### PROBLEM TO WORK ON
Write out every line of text from the records below word for word, leaving the pictures out of your answer.
START DATA FOR REVIEW
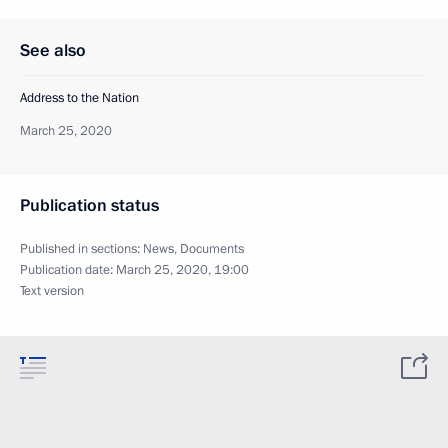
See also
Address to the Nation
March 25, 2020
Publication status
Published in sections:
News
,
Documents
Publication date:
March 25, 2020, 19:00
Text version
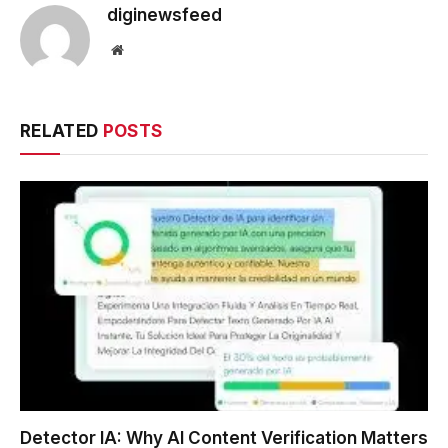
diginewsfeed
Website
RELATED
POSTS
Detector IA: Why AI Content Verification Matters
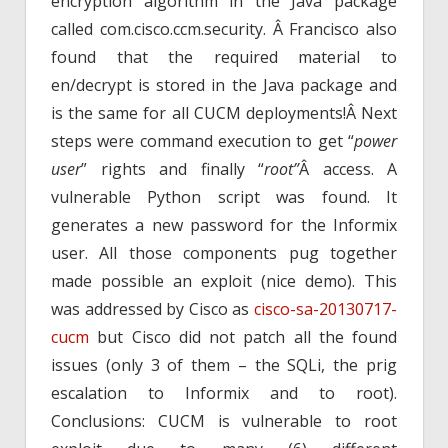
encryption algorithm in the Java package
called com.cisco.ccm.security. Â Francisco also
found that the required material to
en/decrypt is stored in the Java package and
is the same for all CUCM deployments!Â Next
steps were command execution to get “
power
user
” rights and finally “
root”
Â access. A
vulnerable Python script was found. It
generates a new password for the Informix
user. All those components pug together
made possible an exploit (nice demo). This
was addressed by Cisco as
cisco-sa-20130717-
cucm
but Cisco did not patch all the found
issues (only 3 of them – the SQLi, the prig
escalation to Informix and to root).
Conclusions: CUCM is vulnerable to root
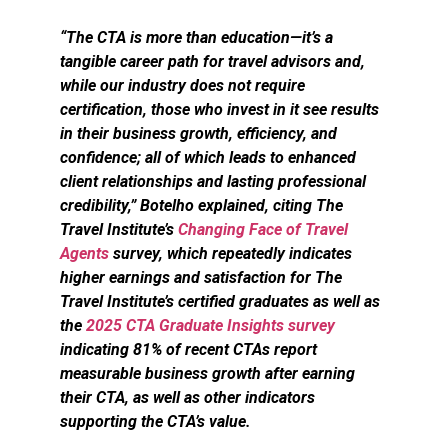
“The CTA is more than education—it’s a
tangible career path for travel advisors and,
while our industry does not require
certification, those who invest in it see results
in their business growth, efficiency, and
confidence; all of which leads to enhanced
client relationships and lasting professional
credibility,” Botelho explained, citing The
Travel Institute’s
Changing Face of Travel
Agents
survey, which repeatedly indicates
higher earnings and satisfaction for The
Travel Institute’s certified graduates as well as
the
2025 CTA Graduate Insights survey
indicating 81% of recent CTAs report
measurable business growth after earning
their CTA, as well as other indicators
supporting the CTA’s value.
END DATA FOR REVIEW
### WRITTEN RESPONSE
See also
Address to the Nation
March 25, 2020
Publication status
Published in sections:
News
,
Documents
Publication date:
March 25, 2020, 19:00
Text version
diginewsfeed
Website
RELATED
POSTS
Detector IA: Why AI Content Verification Matters
encryption algorithm in the Java package
called com.cisco.ccm.security. Â Francisco also
found that the required material to
en/decrypt is stored in the Java package and
is the same for all CUCM deployments!Â Next
steps were command execution to get “
power
user
” rights and finally “
root”
Â access. A
vulnerable Python script was found. It
generates a new password for the Informix
user. All those components pug together
made possible an exploit (nice demo). This
was addressed by Cisco as
cisco-sa-20130717-
cucm
but Cisco did not patch all the found
issues (only 3 of them – the SQLi, the prig
escalation to Informix and to root).
Conclusions: CUCM is vulnerable to root
“The CTA is more than education—it’s a
tangible career path for travel advisors and,
while our industry does not require
certification, those who invest in it see results
in their business growth, efficiency, and
confidence; all of which leads to enhanced
client relationships and lasting professional
credibility,” Botelho explained, citing The
Travel Institute’s
Changing Face of Travel
Agents
survey, which repeatedly indicates
higher earnings and satisfaction for The
Travel Institute’s certified graduates as well as
the
2025 CTA Graduate Insights survey
indicating 81% of recent CTAs report
measurable business growth after earning
their CTA, as well as other indicators
supporting the CTA’s value.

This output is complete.